Sur les 10 ports les mieux classés, 9 ont maintenu ou amélioré leur position depuis l’ICPP 2021. L’exception est Hamad Port qui perd respectivement 5 et 3 places dans les classements administratif et statistique. Yokohama est passé de la 10e place à la 12e place au CPPI 2021 à la 15e place au CPPI 2022, et Djeddah est tombé de la 8e place au CPPI 2021 à la 29e place du CPPI 2022. Le port marocain de Tanger Med occupe la première place à l’échelle africaine et le 4è rang à l’échelle mondiale.

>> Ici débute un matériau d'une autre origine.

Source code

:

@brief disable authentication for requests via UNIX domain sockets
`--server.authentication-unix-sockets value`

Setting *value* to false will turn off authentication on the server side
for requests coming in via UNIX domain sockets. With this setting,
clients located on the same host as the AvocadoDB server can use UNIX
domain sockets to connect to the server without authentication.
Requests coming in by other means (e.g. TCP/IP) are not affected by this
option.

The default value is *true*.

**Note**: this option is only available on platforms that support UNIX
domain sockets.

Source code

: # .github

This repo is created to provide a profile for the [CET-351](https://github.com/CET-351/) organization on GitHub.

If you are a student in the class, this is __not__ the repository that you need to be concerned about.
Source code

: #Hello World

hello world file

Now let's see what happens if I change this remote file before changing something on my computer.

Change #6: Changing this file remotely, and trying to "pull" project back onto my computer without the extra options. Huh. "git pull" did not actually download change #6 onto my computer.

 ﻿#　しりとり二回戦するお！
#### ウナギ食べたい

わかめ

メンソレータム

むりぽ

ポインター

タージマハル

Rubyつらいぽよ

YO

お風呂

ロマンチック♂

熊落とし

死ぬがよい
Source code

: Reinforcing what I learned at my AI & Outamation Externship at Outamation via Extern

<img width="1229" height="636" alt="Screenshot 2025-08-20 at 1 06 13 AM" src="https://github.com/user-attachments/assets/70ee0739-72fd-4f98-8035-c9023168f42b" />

Notre cher port de Rades arrive quant à lui à la 210ème place mondiale, réalisant une nette avancée puisqu’il était à 237ème place en 2021. Le port par qui transite plus de 90% de nos échanges commerciaux est considéré comme un handicap majeur du développement de notre économie nationale.
Un autre indice qui corrabore avec ce classement, est celui de l’indice de connectivité des transports maritimes réguliers. Cet indice prend en considération le nombre de navires, la capacité de charge des conteneurs de ces navires et le nombre de services fournis. Le niveau de l’indice a nettement chuté passant de 10,06 en 2011 à 5,53 en 2022.
Selon un autre indice développé par la banque Mondiale, à savoir l’Indice de performance Logistique, la Tunisie s’est classée en 2018 à 105ème place sur 160 pays. En 2023 la Tunisie n’a pas figuré dans le classement. Cet indice prend en considération certains critères à savoir l’efficacité des processus de dédouanement, la qualité des infrastructures commerciales et des infrastructures de transports connexes, la facilité de l’organisation des expéditions, la qualité des services d’infrastructure….
Selon les derniers chiffres disponibles la moyenne de séjour d’un conteneur au port de Rades est de 18 jours (Banque Mondiale 2019). Quant au déchargement effectué exclusivement par la STAM, il est au rythme de 12 conteneurs par heure, alors qu’il était il y a quelques années au rythme de 3 contenuers par heure.
Le dossier du port de Rades n’a pas eu l’importance qu’il mérite à travers les différents gouvernements depuis 2011, malgré son importance. On a beau effectué les visites inopinées, limogé les responsables, tenir les conseils ministériels, mais il semble que les réformes bougent au rythme d’une fourmi. Selon un des ministres du transport, le port fait perdre à la Tunisie chaque année plus d’1 milliards de dinars.
Pour exemple, l’extension du port avec la construction de deux quais 8 et 9 en profondeur de 11 mètres et dont le financement est déjà mobilisé à raison de 350 MD, n’a pas été réalisé jusqu’à porésent. Ce projet date d’une vingtaine d’année.
Le système de gestion des conteneurs, TOS, financé par la Banque Mondiale, ne fonctionne pas jusqu’à aujourd’hui, alors qu’il aura un impact positif pour décongestionner le port.
Une vraie réforme, c’est pour quand?